July 11, 2017. The world doesn’t stop. He sits there, oblivious to what awaits him. Nothing could prepare someone for the trials of the kid’s future. At thirteen, he will have seen things that no one should see in a hundred years of living. There’s enough for the child to write thousands of pages about. Fate is a cruel mistress, shrouded by a sense of hope for a distant and bright future. He’s yet to realize that. High school awaits. It’s unsettling what he could experience, what’s on the other side of those steel green doors. Bang. Bang. Bang. Bang. Bang. Bang. The World Still Turns.
July 11, 2020. The world doesn’t stop. He doesn’t know that in a couple months time, another column would fall. He thinks he still has time to say what he wants to say. It will be better than last time when there was no goodbye, no last words, no last embrace. But maybe it’s actually worse. Life is taken from you in the cruelest of ways. Joy, snuffed out like a flame that’s run out of oxygen. But it’s his sixteenth birthday. A driver’s license in his name, a new sense of freedom, and a life that still seems unreal. Beep. Beep. Beep. Bee. Be. B. The World Still Turns.
July 11, 2021. The world doesn’t stop. College is on the horizon and all the kid’s dreams suddenly seem within reach. What could go wrong? Life seemed different, the clock had started to speed up. Almost as if it sensed that this particular story’s end was coming faster than it had planned. If you could see that smile then you would know why no one saw it coming. The mask that he wore was foolproof, a work of art, designed by the best. I should’ve seen it coming, nothing that bright is ever real. Nothing that great ever comes without its flaws. The World Still Turns.
July 11, 2022. The world doesn’t stop. Failure. The act of not achieving what your abilities should allow you to. So this was what it felt like. He had been the best for so long, only to crumble to pieces. This is where the spiral took form. A realization that there were better. Recovery was an option. There was still time ticking on his clock. He was walking a path towards a cliff’s edge. How fitting right, the full circle moments as time starts to become irrelevant. Or is it that time just starts to seem like it has less of an effect on our decisions? But what do I know, The World Still Turns.

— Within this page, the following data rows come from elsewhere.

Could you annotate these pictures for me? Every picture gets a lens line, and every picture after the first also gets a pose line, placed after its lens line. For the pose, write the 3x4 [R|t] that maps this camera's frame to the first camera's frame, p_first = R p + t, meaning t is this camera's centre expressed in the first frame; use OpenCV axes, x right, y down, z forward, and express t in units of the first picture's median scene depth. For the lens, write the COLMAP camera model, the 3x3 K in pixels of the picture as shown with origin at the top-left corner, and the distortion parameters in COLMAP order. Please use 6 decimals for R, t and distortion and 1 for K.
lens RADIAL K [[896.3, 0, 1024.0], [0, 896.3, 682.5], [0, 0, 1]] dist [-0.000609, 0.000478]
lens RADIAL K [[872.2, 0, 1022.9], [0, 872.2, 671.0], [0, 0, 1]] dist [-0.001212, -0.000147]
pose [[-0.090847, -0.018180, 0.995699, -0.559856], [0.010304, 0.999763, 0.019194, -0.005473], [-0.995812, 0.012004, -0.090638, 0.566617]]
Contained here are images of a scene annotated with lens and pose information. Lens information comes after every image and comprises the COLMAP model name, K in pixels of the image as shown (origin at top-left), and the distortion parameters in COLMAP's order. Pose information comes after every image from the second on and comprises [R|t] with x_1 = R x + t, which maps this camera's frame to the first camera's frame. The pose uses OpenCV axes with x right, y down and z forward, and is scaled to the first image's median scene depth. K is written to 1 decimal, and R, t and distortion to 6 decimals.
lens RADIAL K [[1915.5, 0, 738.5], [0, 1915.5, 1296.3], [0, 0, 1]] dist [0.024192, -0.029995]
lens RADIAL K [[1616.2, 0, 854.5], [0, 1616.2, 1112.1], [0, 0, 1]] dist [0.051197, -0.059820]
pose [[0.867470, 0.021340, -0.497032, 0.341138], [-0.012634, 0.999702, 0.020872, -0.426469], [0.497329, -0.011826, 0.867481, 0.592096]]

July 11, 2023. The world doesn’t stop. The clock looks different. Gone is the counting of time spent living, instead replaced by a timer, one that is getting awfully close to the end. What does it mean for the life we’ve observed? Nineteen years, yet the clock shows one left and some change. The light that was behind his eyes has long since been extinguished. Even the smile forged and perfected, no longer truly masking his face. Cracks in Mr. Perfect. A small, barely noticeable, chink in the armor. The finish line looked closer and closer. The World Still Turns.
July 11, 2024. The world stops. Just for a moment, all is fine. A table full of friendly faces, a life that feels fulfilled, and a life that maybe is worth living out. I could tell you this story has a happy ending. I could say I chose to write the next chapter. July 11, 2025. But my clock seems to run out before then. I was given most everything in my life. Almost as if I was being repaid for something. But as my time comes to a close, there are a few things I’ve learned. Keep your friends close and your family ever closer. Never think a glance can tell the whole story. And live life like the world is frozen in place. So, just for this moment, The World Still Turns.
July 11, 2025. The world stopped turning a while ago.